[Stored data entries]
-*-*-
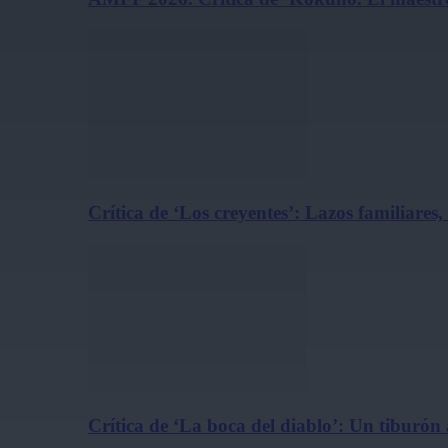
Crítica de ‘Los creyentes’: Lazos familiares
Crítica de ‘La boca del diablo’: Un tiburón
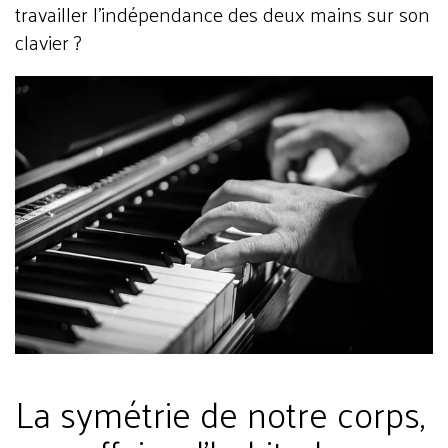
travailler l’indépendance des deux mains sur son
clavier ?
La symétrie de notre corps,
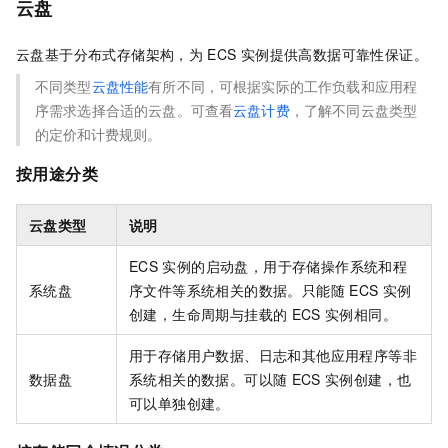
云盘
云盘基于分布式存储架构，为
ECS
实例提供高数据可靠性保证。
不同类型
云盘性能
有所不同，可根据实际的工作负载和应用程
序需求选择合适的云盘。可查看
云盘计费
，了解不同云盘类型
的定价和计费规则。
按用途分类
云盘类型
说明
ECS
实例的启动盘，用于存储操作系统和程
系统盘
序文件等系统相关的数据。只能随
ECS
实例
创建，生命周期与挂载的
ECS
实例相同。
用于存储用户数据、日志和其他应用程序等非
数据盘
系统相关的数据。可以随
ECS
实例创建，也
可以单独创建。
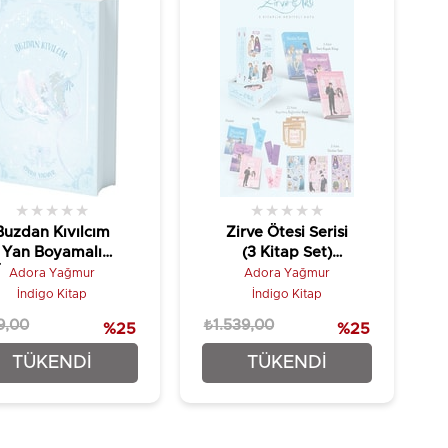
★
★
★
★
★
★
★
★
★
★
Buzdan Kıvılcım
Zirve Ötesi Serisi
Yan Boyamalı
(3 Kitap Set)
zel Baskı - Ciltli
(Kutulu)
Adora Yağmur
Adora Yağmur
İndigo Kitap
İndigo Kitap
9,00
₺1.539,00
%25
%25
₺374,25
₺1.154,25
TÜKENDI
TÜKENDI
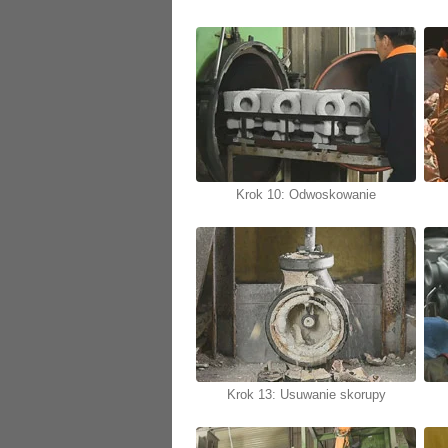
Krok 10: Odwoskowanie
Krok 13: Usuwanie skorupy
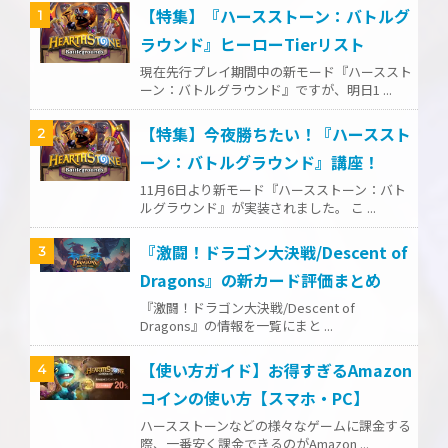
【特集】『ハースストーン：バトルグ
1
ラウンド』ヒーローTierリスト
現在先行プレイ期間中の新モード『ハーススト
ーン：バトルグラウンド』ですが、明日1 ...
【特集】今夜勝ちたい！『ハーススト
2
ーン：バトルグラウンド』講座！
11月6日より新モード『ハースストーン：バト
ルグラウンド』が実装されました。 こ ...
『激闘！ドラゴン大決戦/Descent of
3
Dragons』の新カード評価まとめ
『激闘！ドラゴン大決戦/Descent of
Dragons』の情報を一覧にまと ...
【使い方ガイド】お得すぎるAmazon
4
コインの使い方【スマホ・PC】
ハースストーンなどの様々なゲームに課金する
際、一番安く課金できるのがAmazon ...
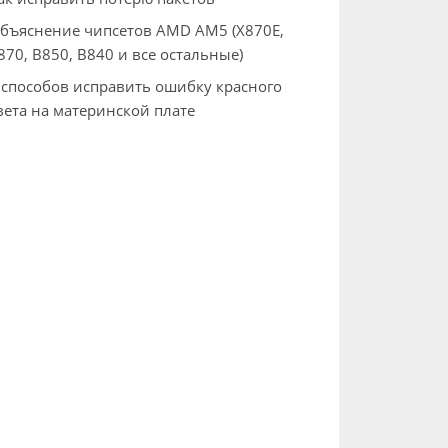
бъяснение чипсетов AMD AM5 (X870E,
870, B850, B840 и все остальные)
 способов исправить ошибку красного
вета на материнской плате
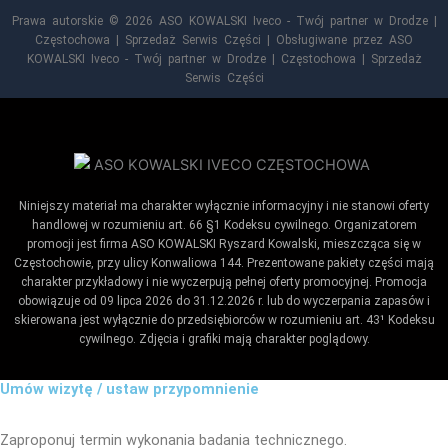
Prawa autorskie © 2026 ASO KOWALSKI Iveco - Twój partner w Drodze |
Częstochowa | Sprzedaż Serwis Części | Obsługiwane przez ASO
KOWALSKI Iveco - Twój partner w Drodze | Częstochowa | Sprzedaż
Serwis Części
Niniejszy materiał ma charakter wyłącznie informacyjny i nie stanowi oferty
handlowej w rozumieniu art. 66 §1 Kodeksu cywilnego. Organizatorem
promocji jest firma ASO KOWALSKI Ryszard Kowalski, mieszcząca się w
Częstochowie, przy ulicy Konwaliowa 144. Prezentowane pakiety części mają
charakter przykładowy i nie wyczerpują pełnej oferty promocyjnej. Promocja
obowiązuje od 09 lipca 2026 do 31.12.2026 r. lub do wyczerpania zapasów i
skierowana jest wyłącznie do przedsiębiorców w rozumieniu art. 43¹ Kodeksu
cywilnego. Zdjęcia i grafiki mają charakter poglądowy.
Umów wizytę / ustaw przypomnienie
Zaproponuj termin wykonania badania technicznego.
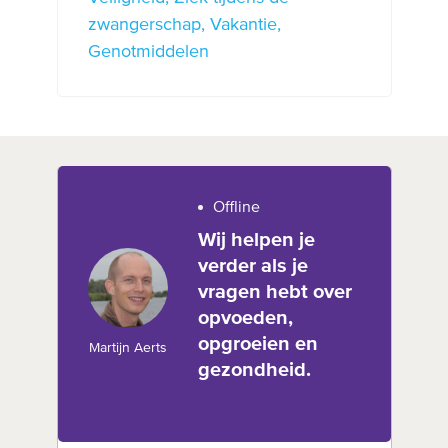
zwangerschap
Vakantie
Genotmiddelen
Offline
Wij helpen je
verder als je
vragen hebt over
opvoeden,
opgroeien en
Martijn Aerts
gezondheid.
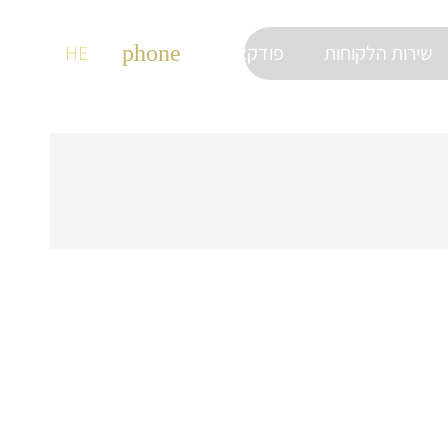
שירות הלקוחות
9663*
פודקאסטים
phone
HE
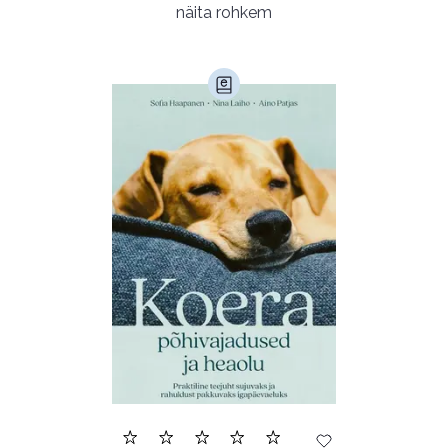
Populaarsed (25)
Ajakirjad (17)
näita rohkem
Ajalugu (165)
Armastusromaanid (294)
Audioperioodika
Biograafiad (229)
Eesti kirjandus (1774)
Ettevõtlus (30)
Filoloogia (121)
Filosoofia (146)
Geograafia (65)
Haridus (20)
Ilukirjandus (4257)
Juhtimine (23)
-*-*-
▶ [Activity] Please reproduce the stretch from "zwangerschap" through the end of the items, swapping "Offline" for "Online" and omitting the pictures.

▶ [Worked solution]
zwangerschap
Vakantie
Genotmiddelen
Online
Wij helpen je
verder als je
vragen hebt over
opvoeden,
opgroeien en
Martijn Aerts
gezondheid.
שירות הלקוחות
9663*
פודקאסטים
phone
HE
Populaarsed (25)
Ajakirjad (17)
näita rohkem
Ajalugu (165)
Armastusromaanid (294)
Audioperioodika
Biograafiad (229)
Eesti kirjandus (1774)
Ettevõtlus (30)
Filoloogia (121)
Filosoofia (146)
Geograafia (65)
Haridus (20)
Ilukirjandus (4257)
Juhtimine (23)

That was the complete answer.